→ Work to be completed: Find every line in the entries below that contains the string "nimi", and copy each of those lines. Uppercase and lowercase letters count as different.

Transcribed page contents:

-- Opening Marker --

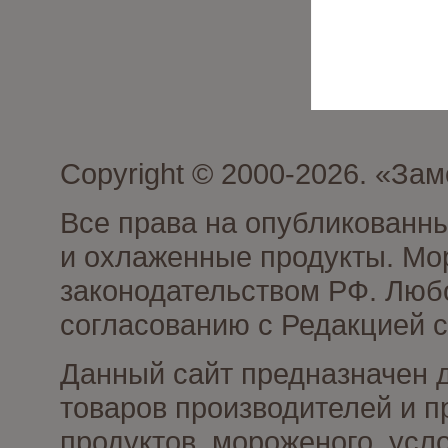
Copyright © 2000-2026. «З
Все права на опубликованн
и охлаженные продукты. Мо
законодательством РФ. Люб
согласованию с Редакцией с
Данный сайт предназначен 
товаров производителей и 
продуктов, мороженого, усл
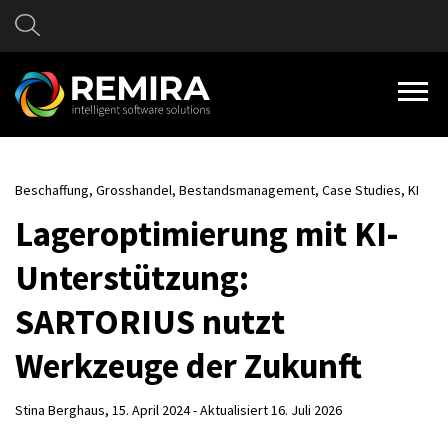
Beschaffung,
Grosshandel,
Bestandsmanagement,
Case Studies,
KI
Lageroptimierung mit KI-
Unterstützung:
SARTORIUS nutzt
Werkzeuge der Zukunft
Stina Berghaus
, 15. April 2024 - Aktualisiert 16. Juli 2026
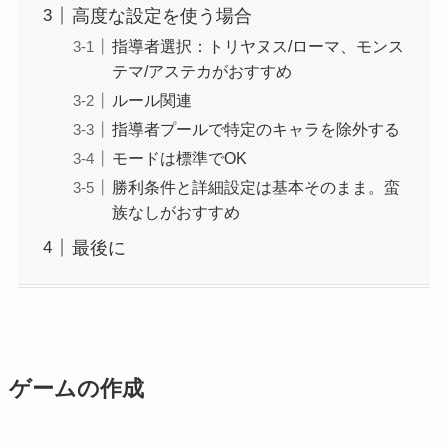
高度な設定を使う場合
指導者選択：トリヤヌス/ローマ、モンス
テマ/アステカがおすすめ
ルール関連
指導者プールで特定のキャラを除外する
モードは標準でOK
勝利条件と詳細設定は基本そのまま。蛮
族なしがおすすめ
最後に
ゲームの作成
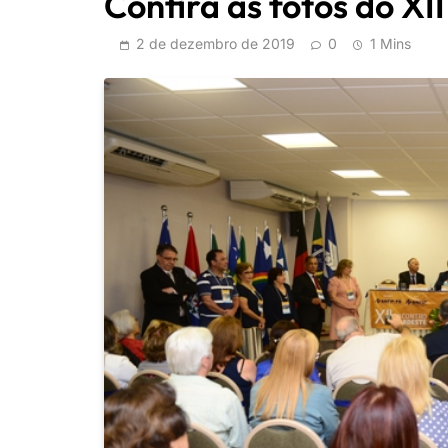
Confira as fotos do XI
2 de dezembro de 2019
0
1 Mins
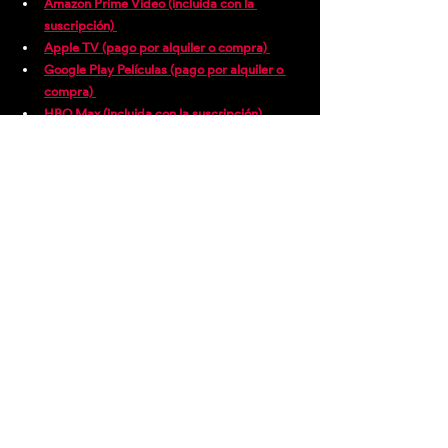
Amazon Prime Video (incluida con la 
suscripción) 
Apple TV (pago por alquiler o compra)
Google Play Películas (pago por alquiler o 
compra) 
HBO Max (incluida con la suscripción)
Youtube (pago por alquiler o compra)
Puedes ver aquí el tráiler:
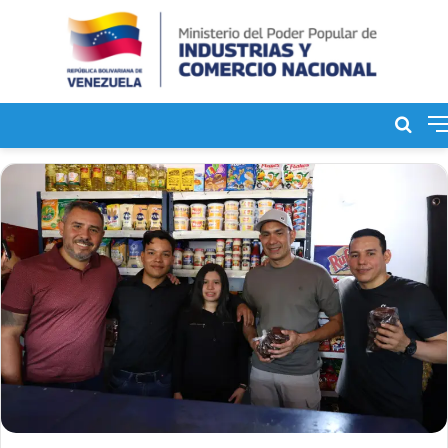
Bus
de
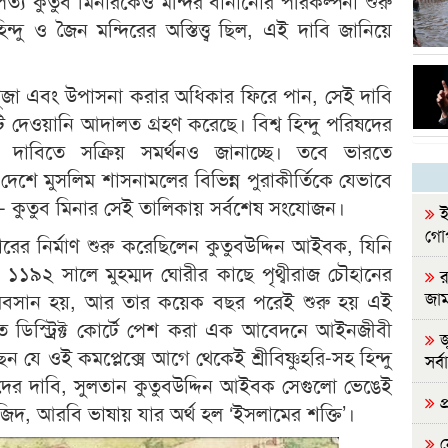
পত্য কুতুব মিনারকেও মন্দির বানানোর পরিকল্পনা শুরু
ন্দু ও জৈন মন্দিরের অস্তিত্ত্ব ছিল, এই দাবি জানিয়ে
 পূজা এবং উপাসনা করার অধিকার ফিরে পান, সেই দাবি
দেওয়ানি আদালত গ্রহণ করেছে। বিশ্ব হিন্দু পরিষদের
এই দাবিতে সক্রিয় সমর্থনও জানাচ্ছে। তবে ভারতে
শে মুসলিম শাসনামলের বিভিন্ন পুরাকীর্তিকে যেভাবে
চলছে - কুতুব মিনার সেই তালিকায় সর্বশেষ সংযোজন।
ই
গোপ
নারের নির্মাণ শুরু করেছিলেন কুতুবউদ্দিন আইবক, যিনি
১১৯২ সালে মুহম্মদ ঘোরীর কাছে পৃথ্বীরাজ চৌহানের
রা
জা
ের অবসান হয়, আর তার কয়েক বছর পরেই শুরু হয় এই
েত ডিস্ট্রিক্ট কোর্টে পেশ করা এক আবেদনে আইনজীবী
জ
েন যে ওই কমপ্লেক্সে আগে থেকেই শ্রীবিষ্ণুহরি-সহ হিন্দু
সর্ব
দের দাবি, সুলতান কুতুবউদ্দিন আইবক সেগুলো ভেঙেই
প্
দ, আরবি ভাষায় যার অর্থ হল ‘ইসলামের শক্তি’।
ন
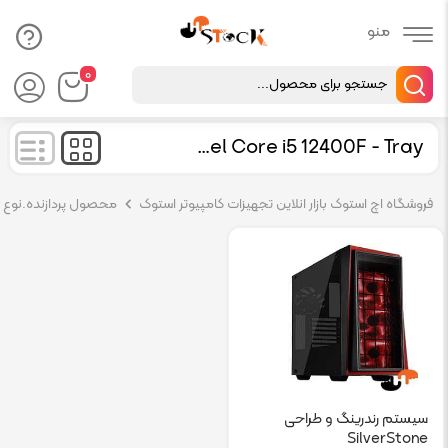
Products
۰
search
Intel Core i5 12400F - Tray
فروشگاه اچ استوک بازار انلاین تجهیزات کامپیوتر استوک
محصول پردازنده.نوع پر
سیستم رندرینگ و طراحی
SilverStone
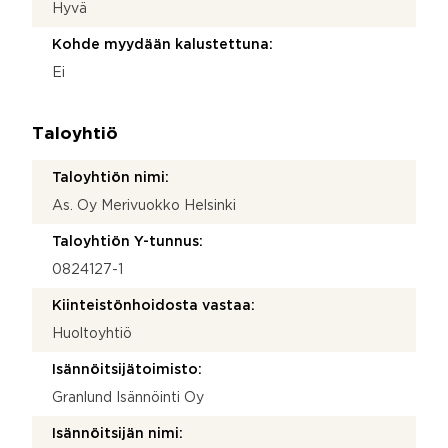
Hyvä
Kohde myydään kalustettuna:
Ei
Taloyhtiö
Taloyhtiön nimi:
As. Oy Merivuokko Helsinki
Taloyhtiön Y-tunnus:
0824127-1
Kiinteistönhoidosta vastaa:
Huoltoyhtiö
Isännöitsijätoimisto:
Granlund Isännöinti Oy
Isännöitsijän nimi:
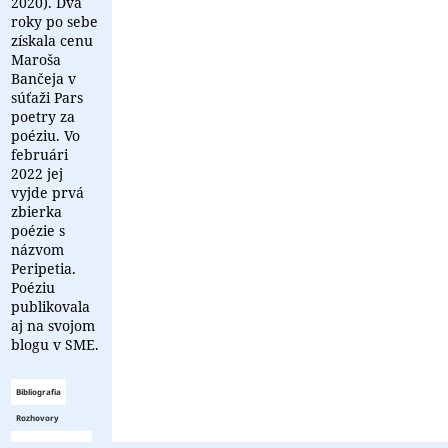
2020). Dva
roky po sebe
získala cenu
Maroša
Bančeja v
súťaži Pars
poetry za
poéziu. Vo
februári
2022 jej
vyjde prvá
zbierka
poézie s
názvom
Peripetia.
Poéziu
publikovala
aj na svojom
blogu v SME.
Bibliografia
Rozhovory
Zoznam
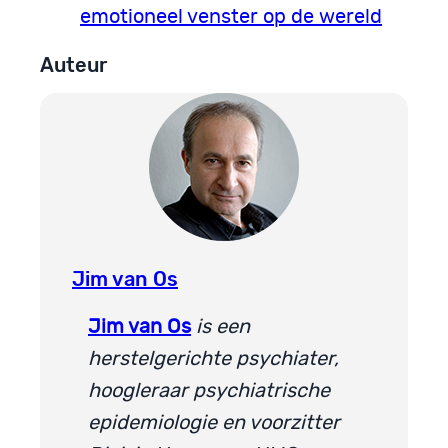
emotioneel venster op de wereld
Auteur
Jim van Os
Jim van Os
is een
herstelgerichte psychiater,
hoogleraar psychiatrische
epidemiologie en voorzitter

-- Closing Marker --

→ Task solution:
Taloyhtiön nimi:
Isännöitsijän nimi:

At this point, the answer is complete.